In a 250 mL round bottom flask, 2,3,6,7,10,11-hexahydroxytriphenylene (HHTP) (1.0 g, 3.08 mmol) and potassium carbonate (8.5 g, 61.68 mmol) were added and acetone (500 mL) was added. 1,6-dibromohexane (9.0 g, 37.01 mmol) was added thereto. After the reaction mixture was refluxed for 48 hours, the solvent was evaporated and separated by column chromatography (silica, CH ₂ Cl ₂ / Hexane = 6/4) to obtain a white solid compound (3.6 g, 90%). mp (DSC) 55 ^o C; ¹ H NMR (200 MHz, CDCl ₃ ) δ 1.60 (m, 24H), 1.97 (m, 24H), 3.48 (t, J = 6.5 Hz, 12H), 4.26 (t, J = 6.5 Hz, 12H), 7.86 (s, 6H); MS (FAB) Calcd. for C ₅₄ H ₇₈ Br ₆ O ₆ 1302, Found 1302 (M +). From the identification data, it was confirmed that 2,3,6,7,10,11-hexakis (6-bromohexyloxy) triphenylene was synthesized.

Synthesis of 2,3,6,7,10,11-hexakis (6- (5-hydroxypentylthio) hexyloxy) triphenylene

In a 250 mL round bottom flask, 2,3,6,7,10,11-hexakis (6-bromohexyloxy) triphenylene (1.0 g, 0.77 mmol) and 1-mercapto-pentanol (664 mg, 5.53 mmol) prepared above, Cesium carbonate (2.0 g, 6.14 mmol) and tetrabutylammonium iodide (2.3 g, 6.14 mmol) were added thereto and dissolved in DMF (250 mL), followed by stirring at 50 ° C for 12 hours. Water was added to terminate the reaction and extracted with dichloromethane. The solvent was evaporated and separated by column chromatography (silica, CH ₂ Cl ₂ / MeOH = 9/1) to give a light brown compound (720 mg, 61%). ¹ H NMR (200 MHz, CDCl ₃ ) δ 1.44-2.54 (m, 84H), 2.54 (m, 24H), 3.66 (m, 12H), 4.26 (m, 12H), 7.86 (s, 6H).

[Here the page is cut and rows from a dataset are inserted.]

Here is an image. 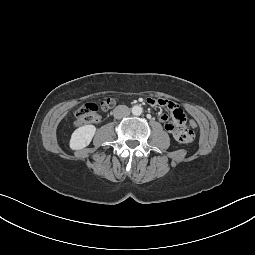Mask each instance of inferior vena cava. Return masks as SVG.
<instances>
[{
	"instance_id": "obj_1",
	"label": "inferior vena cava",
	"mask_w": 255,
	"mask_h": 255,
	"mask_svg": "<svg viewBox=\"0 0 255 255\" xmlns=\"http://www.w3.org/2000/svg\"><path fill=\"white\" fill-rule=\"evenodd\" d=\"M130 114V109L125 106V105H118L114 110H113V116L116 119H121L123 117H126Z\"/></svg>"
}]
</instances>
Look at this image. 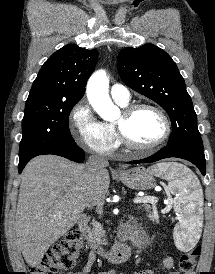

Synthesis of 2,3,6,7,10,11-hexakis (6- (5-acryloyloxypentylthio) hexyloxy) -triphenylene

In a 250 mL round bottom flask, 2,3,6,7,10,11-hexakis (6- (5-hydroxypentyl-thio) hexyloxy) triphenylene (1.0 g, 0.65 mmol) and N, N'-dimethylaniline (709 mg, 5.85 mmol) and 4-methoxyhydroquinone (8 mg, 0.07 mmol) were added to dioxane (250 mL) to dissolve, followed by acrylroyl chloride (529 mg, 5.85 mmol). After stirring at 60 ° C. for 12 hours, the solvents were all evaporated and separated by column chromatography (silica, CH ₂ Cl ₂ / EtOAc = 2/8) (720 mg, 59%). ¹ H NMR (200 MHz, CDCl ₃ ) δ 1.44-2.54 (m, 84H), 2.54 (m, 24H), 3.66 (m, 12H), 4.26 (m, 12H), 7.86 (s, 6H).

[Example 2] Synthesis of 2,3,6,7,10,11-hexakis (6- (5-acryloylaminopentylthio) hexyloxy) triphenylene

Synthesis of 2,3,6,7,10,11-hexakis (6-mercaptohexyloxy) triphenylene

In a 250 mL round bottom flask, 2,3,6,7,10,11-hexakis (6-bromohexyloxy) triphenylene (1.0 g, 0.77 mmol) and thiourea (351 mg, 4.61 mmol) synthesized above were added and ethanol (100 mL), and after stirring at room temperature for 24 hours, the solvent was evaporated. After recrystallization in ethanol, the filtered solid was dissolved in THF again, sodium hydroxide (4 g) was added and stirred at room temperature for 4 hours. After evaporation of all the solvents were separated by column chromatography (silica, CH ₂ Cl ₂ ) to give a light brown compound (588 mg, 75%).

Synthesis of 2,3,6,7,10,11-hexakis [6- (5-bromopentylthio) hexyloxy] triphenylene

In a 500 mL round bottom flask, 2,3,6,7,10,11-hexakis (6-mercaptohexyloxy) triphenylene (1.0 g, 0.98 mmol) synthesized above was added thereto, followed by DMF (250 mL). Dibromopentane (4.5 mL, 19.58 mmol) was added thereto, and cesium carbonate (2.1 g, 6.46 mmol) was added thereto. The reaction mixture was stirred at room temperature for 12 hours and then water was added to stop the reaction and extracted with ether. After evaporation of all solvents, the residue was separated by column chromatography (silica, CH ₂ Cl ₂ ) to obtain a yellow compound (1.3 g, 70%).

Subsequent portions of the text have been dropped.